325. Maximum Size Subarray Sum Equals k 🔒 

Description

Given an integer array nums and an integer k, return the maximum length of a subarray that sums to k. If there is not one, return 0 instead.

Example 1:

Input: nums = [1,-1,5,-2,3], k = 3
Output: 4
Explanation: The subarray [1, -1, 5, -2] sums to 3 and is the longest.

Example 2:

Input: nums = [-2,-1,2,1], k = 1
Output: 2
Explanation: The subarray [-1, 2] sums to 1 and is the longest.

Constraints:

1 <= nums.length <= 2 * 10⁵
-10⁴ <= nums[i] <= 10⁴
-10⁹ <= k <= 10⁹

Solutions

Solution 1: Hash Table + Prefix Sum

We can use a hash table $\textit{d}$ to record the first occurrence index of each prefix sum in the array $\textit{nums}$, initializing $\textit{d}[0] = -1$. Additionally, we define a variable $\textit{s}$ to keep track of the current prefix sum.

Next, we iterate through the array $\textit{nums}$. For the current number $\textit{nums}[i]$, we update the prefix sum $\textit{s} = \textit{s} + \textit{nums}[i]$. If $\textit{s} - k$ exists in the hash table $\textit{d}$, let $\textit{j} = \textit{d}[\textit{s} - k]$, then the length of the subarray that ends at $\textit{nums}[i]$ and satisfies the condition is $i - j$. We use a variable $\textit{ans}$ to maintain the length of the longest subarray that satisfies the condition. After that, if $\textit{s}$ does not exist in the hash table, we record $\textit{s}$ and its corresponding index $i$ by setting $\textit{d}[\textit{s}] = i$. Otherwise, we do not update $\textit{d}[\textit{s}]$. It is important to note that there may be multiple positions $i$ with the same value of $\textit{s}$, so we only record the smallest $i$ to ensure the subarray length is the longest.

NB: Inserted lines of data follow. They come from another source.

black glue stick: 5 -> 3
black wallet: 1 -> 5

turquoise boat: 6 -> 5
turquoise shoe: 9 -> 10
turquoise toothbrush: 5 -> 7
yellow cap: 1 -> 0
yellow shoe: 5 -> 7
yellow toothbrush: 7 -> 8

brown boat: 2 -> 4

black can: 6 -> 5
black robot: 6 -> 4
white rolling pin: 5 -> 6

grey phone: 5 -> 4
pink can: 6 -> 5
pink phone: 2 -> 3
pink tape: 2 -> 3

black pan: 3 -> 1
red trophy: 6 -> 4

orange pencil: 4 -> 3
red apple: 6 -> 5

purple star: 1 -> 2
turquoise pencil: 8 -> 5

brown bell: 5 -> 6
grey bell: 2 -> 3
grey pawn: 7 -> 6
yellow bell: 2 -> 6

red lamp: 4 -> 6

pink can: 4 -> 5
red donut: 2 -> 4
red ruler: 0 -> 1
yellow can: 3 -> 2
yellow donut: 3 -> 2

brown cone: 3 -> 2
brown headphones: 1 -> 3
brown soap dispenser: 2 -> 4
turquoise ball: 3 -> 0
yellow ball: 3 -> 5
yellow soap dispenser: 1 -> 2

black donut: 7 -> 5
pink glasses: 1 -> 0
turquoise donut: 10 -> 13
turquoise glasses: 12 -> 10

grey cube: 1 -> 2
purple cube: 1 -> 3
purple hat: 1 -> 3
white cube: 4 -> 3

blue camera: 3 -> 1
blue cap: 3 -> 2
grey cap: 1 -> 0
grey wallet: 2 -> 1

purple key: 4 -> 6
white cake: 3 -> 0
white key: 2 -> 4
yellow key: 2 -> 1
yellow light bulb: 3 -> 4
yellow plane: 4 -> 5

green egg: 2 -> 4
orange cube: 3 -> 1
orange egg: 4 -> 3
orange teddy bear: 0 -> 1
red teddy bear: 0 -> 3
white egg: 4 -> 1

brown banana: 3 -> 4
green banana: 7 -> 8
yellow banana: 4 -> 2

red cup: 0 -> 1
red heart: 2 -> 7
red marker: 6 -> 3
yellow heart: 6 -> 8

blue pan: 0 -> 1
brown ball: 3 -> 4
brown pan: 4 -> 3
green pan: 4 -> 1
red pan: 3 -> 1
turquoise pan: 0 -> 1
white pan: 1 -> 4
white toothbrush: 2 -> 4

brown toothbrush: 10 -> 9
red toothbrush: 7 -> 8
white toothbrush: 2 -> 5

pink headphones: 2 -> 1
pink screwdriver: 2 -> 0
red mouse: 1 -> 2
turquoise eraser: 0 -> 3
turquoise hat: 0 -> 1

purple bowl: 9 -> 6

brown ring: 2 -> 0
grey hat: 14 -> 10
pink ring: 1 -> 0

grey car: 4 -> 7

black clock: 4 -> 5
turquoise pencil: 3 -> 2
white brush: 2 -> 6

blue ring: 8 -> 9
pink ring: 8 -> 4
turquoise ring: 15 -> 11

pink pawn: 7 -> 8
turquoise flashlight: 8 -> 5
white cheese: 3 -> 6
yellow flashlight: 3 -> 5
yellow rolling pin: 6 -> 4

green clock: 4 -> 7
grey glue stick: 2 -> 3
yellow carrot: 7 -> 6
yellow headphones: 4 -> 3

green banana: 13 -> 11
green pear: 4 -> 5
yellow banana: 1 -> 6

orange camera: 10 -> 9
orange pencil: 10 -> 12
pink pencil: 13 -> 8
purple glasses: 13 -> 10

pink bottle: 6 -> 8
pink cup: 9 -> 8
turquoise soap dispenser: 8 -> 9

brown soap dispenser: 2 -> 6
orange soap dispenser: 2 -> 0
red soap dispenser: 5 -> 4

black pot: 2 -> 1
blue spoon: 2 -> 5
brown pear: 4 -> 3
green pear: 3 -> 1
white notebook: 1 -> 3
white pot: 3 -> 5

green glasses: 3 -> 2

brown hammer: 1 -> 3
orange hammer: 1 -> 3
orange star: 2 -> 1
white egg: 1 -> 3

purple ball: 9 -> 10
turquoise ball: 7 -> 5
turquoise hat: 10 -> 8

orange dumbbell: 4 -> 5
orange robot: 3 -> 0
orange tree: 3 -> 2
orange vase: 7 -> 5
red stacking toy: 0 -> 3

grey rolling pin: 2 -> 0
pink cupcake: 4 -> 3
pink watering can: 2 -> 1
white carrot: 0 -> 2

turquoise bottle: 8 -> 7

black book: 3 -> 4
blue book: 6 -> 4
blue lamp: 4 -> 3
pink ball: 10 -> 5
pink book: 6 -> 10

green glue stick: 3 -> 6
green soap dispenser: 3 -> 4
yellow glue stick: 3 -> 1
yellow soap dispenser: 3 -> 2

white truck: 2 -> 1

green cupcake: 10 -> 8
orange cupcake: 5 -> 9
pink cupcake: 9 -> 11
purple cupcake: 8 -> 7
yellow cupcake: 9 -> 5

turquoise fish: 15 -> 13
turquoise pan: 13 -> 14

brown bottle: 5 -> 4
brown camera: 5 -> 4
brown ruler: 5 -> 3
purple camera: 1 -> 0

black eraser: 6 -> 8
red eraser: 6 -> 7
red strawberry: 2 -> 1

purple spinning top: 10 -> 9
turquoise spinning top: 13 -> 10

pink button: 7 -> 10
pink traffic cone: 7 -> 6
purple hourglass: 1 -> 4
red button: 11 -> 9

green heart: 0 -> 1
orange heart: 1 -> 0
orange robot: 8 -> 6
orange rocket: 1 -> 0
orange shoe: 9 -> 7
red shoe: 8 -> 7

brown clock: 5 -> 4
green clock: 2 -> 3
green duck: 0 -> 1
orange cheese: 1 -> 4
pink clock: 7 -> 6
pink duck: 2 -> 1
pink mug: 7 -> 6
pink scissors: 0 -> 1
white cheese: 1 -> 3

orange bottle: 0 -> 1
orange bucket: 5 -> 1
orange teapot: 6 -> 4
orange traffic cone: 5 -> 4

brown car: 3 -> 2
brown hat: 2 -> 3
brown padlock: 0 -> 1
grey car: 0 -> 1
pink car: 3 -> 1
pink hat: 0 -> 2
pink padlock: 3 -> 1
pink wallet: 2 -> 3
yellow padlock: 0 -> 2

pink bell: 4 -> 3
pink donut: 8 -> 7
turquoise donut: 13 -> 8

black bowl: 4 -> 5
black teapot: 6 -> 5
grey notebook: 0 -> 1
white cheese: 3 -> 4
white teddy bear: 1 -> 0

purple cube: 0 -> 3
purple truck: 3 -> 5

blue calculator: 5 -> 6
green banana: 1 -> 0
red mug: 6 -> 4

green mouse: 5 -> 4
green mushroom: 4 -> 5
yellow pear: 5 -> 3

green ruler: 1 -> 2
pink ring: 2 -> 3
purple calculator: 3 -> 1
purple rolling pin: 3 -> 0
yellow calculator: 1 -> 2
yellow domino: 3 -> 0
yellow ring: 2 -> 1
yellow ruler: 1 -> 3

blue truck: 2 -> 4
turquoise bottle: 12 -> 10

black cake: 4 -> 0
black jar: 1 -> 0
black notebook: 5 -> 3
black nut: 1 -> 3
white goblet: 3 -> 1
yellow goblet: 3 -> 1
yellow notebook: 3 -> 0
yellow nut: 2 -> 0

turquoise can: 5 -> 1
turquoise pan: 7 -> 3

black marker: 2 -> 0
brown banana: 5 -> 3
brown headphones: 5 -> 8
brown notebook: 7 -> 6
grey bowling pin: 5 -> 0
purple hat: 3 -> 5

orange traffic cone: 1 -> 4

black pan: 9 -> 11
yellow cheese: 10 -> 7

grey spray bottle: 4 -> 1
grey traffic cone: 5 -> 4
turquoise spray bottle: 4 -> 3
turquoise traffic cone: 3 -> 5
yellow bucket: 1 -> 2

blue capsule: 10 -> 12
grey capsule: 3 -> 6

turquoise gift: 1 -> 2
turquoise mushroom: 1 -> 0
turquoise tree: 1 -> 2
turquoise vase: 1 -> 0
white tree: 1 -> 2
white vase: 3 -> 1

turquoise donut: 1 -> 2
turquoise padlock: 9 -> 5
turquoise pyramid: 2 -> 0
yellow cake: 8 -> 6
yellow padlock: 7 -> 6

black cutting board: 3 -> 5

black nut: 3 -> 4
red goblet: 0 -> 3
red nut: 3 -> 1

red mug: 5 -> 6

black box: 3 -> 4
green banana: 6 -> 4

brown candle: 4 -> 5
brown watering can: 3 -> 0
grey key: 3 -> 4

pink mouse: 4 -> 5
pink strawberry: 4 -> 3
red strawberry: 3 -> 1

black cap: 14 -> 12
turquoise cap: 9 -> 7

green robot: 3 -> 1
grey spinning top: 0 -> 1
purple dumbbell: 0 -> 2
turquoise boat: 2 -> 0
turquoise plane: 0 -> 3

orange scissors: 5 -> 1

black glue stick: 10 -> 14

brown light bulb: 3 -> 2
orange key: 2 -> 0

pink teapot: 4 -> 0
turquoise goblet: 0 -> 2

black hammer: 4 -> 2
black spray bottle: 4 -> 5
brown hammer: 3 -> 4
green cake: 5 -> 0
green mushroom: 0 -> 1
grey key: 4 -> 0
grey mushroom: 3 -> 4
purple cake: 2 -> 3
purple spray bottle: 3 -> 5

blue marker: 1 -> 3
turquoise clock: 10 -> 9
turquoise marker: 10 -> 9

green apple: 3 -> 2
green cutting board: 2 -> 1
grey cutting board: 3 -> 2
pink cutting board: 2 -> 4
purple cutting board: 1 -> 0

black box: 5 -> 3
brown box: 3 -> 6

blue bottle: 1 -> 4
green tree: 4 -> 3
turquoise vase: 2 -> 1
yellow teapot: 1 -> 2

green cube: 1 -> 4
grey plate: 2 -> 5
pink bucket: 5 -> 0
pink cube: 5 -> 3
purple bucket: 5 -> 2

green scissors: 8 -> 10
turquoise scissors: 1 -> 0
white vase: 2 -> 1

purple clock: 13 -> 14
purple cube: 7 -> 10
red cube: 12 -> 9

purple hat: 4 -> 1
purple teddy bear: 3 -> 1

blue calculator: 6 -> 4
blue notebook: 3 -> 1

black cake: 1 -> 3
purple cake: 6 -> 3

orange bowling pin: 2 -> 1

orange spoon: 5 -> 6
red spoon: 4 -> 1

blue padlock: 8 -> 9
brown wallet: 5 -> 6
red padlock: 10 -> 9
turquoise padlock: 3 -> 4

After the iteration ends, we return $\textit{ans}$.

The time complexity is $O(n)$, and the space complexity is $O(n)$, where $n$ is the length of the array $\textit{nums}$.

Python3

class Solution:
    def maxSubArrayLen(self, nums: List[int], k: int) -> int:
        d = {0: -1}
        ans = s = 0
        for i, x in enumerate(nums):
            s += x
            if s - k in d:
                ans = max(ans, i - d[s - k])
            if s not in d:
                d[s] = i
        return ans

Java

class Solution {
    public int maxSubArrayLen(int[] nums, int k) {
        Map<Long, Integer> d = new HashMap<>();
        d.put(0L, -1);
        int ans = 0;
        long s = 0;
        for (int i = 0; i < nums.length; ++i) {
            s += nums[i];
            ans = Math.max(ans, i - d.getOrDefault(s - k, i));
            d.putIfAbsent(s, i);
        }
        return ans;
    }
}

C++

class Solution {
public:
    int maxSubArrayLen(vector<int>& nums, int k) {
        unordered_map<long long, int> d{{0, -1}};
        int ans = 0;
        long long s = 0;
        for (int i = 0; i < nums.size(); ++i) {
            s += nums[i];
            if (d.count(s - k)) {
                ans = max(ans, i - d[s - k]);
            }
            if (!d.count(s)) {
                d[s] = i;
            }
        }
        return ans;
    }
};

Go

func maxSubArrayLen(nums []int, k int) (ans int) {
	d := map[int]int{0: -1}
	s := 0
	for i, x := range nums {
		s += x
		if j, ok := d[s-k]; ok && ans < i-j {
			ans = i - j
		}
		if _, ok := d[s]; !ok {
			d[s] = i
		}
	}
	return
}

TypeScript

function maxSubArrayLen(nums: number[], k: number): number {
    const d: Map<number, number> = new Map();
    d.set(0, -1);
    let ans = 0;
    let s = 0;
    for (let i = 0; i < nums.length; ++i) {
        s += nums[i];
        if (d.has(s - k)) {
            ans = Math.max(ans, i - d.get(s - k)!);
        }
        if (!d.has(s)) {
            d.set(s, i);
        }
    }
    return ans;
}

Rust

use std::collections::HashMap;

impl Solution {
    pub fn max_sub_array_len(nums: Vec<i32>, k: i32) -> i32 {
        let mut d = HashMap::new();
        d.insert(0, -1);
        let mut ans = 0;
        let mut s = 0;

        for (i, &x) in nums.iter().enumerate() {
            s += x;
            if let Some(&j) = d.get(&(s - k)) {
                ans = ans.max((i as i32) - j);
            }
            d.entry(s).or_insert(i as i32);
        }

        ans
    }
}

JavaScript

/**
 * @param {number[]} nums
 * @param {number} k
 * @return {number}
 */
var maxSubArrayLen = function (nums, k) {
    const d = new Map();
    d.set(0, -1);
    let ans = 0;
    let s = 0;
    for (let i = 0; i < nums.length; ++i) {
        s += nums[i];
        if (d.has(s - k)) {
            ans = Math.max(ans, i - d.get(s - k));
        }
        if (!d.has(s)) {
            d.set(s, i);
        }
    }
    return ans;
};

C#

public class Solution {
    public int MaxSubArrayLen(int[] nums, int k) {
        var d = new Dictionary<int, int>();
        d[0] = -1;
        int ans = 0;
        int s = 0;
        for (int i = 0; i < nums.Length; i++) {
            s += nums[i];
            if (d.ContainsKey(s - k)) {
                ans = Math.Max(ans, i - d[s - k]);
            }
            if (!d.ContainsKey(s)) {
                d[s] = i;
            }
        }
        return ans;
    }
}